There are many reasons why people continue with this heinous tradition, including poverty, lack of education and disability. A key figure in the area, Jasvinder Sanghera, founder of charity Karma Nirvana, admits: “The majority of our female victims are 14 to 24. Fifteen per cent of victims are men, including gay men.”
According to FMU statistics: “97 cases involved victims with disabilities. 12 involved victims who identified as lesbian, gay, bisexual or transgender (LGBT).”
No matter how complicated or diverse the reasons are, the result of forced marriages have some serious consequences. Issues like physical and mental abuse, domestic violence, and child pregnancy are all prevalent.
One well-known FM case is of Ayse. Ayse was 14 when she was smuggled into Britain and forced to get married to her cousin. Family members turned out in large numbers to welcome her at the illegal ceremony in a north London public hall.

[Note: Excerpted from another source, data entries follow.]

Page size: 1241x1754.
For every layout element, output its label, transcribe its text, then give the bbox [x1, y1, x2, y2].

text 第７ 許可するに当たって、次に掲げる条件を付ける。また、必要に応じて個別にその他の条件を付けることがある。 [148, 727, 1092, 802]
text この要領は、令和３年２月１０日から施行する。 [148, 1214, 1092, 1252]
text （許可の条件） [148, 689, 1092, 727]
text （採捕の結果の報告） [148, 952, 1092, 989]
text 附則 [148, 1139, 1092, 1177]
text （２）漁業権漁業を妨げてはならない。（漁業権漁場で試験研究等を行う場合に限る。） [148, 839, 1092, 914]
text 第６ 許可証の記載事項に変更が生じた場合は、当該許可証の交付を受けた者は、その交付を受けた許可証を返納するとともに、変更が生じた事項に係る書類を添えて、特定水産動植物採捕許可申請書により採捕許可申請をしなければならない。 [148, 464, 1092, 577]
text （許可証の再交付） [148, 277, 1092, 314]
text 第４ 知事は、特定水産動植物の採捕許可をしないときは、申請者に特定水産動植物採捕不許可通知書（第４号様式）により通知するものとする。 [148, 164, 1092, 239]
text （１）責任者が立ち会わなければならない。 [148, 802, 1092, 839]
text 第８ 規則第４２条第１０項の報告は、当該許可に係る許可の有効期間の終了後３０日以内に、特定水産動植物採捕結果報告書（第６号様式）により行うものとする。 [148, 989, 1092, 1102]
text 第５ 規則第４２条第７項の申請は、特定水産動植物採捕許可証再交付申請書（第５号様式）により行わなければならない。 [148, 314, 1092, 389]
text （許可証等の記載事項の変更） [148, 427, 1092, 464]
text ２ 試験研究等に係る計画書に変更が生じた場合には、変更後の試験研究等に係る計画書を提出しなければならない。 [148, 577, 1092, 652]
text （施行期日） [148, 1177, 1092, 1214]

Ayse, now 20 and living as a refuge in East London, says: “I told them I was terrified and desperate, that I was just a child and far too young to get married. I pleaded with them to help me escape, but no one saw anything wrong in what was happening. I begged my husband not to marry me, but he told me I had no choice.”
The UK government have now sought to change laws hoping to put a stop non-consented, forced marriage:
“The criminalisation of forced marriages (as opposed to arranged marriages) with penalties of up to a seven year sentence coupled with existing remedies under Forced Marriage Protection Orders (FMPO) can only but be a positive step in reducing forced marriage (FM),” Naheed says.
Human rights activist, Mandy Sanghera tells us: “I welcome the new legislation but I have concerns how it will work in practice for vulnerable adults. I hope it will act as a deterrent.
“We need to treat forced marriage as a safeguarding issue as well as a criminal to protect victims. If a vulnerable adult lacks capacity and is not able to consent to marriage, this needs to be dealt as a forced marriage by professionals. No one has the right to give consent on behalf of another.”
With the new law to be enforced from June 16, does this mean that forced marriages in the UK won’t happen any more?
“It’s a huge step up but it needs constant agitation and discussion. Currently a breach of a FMPO is treated as a contempt of court punishable with up to two years imprisonment and despite being a remedy since 2008, the first sentence was awarded in 2011,” Naheed says.
People who have broken the old laws surely won’t be stopped by these new ones. Can British Asians really put an end to this unthinkable crime against vulnerable children and adults?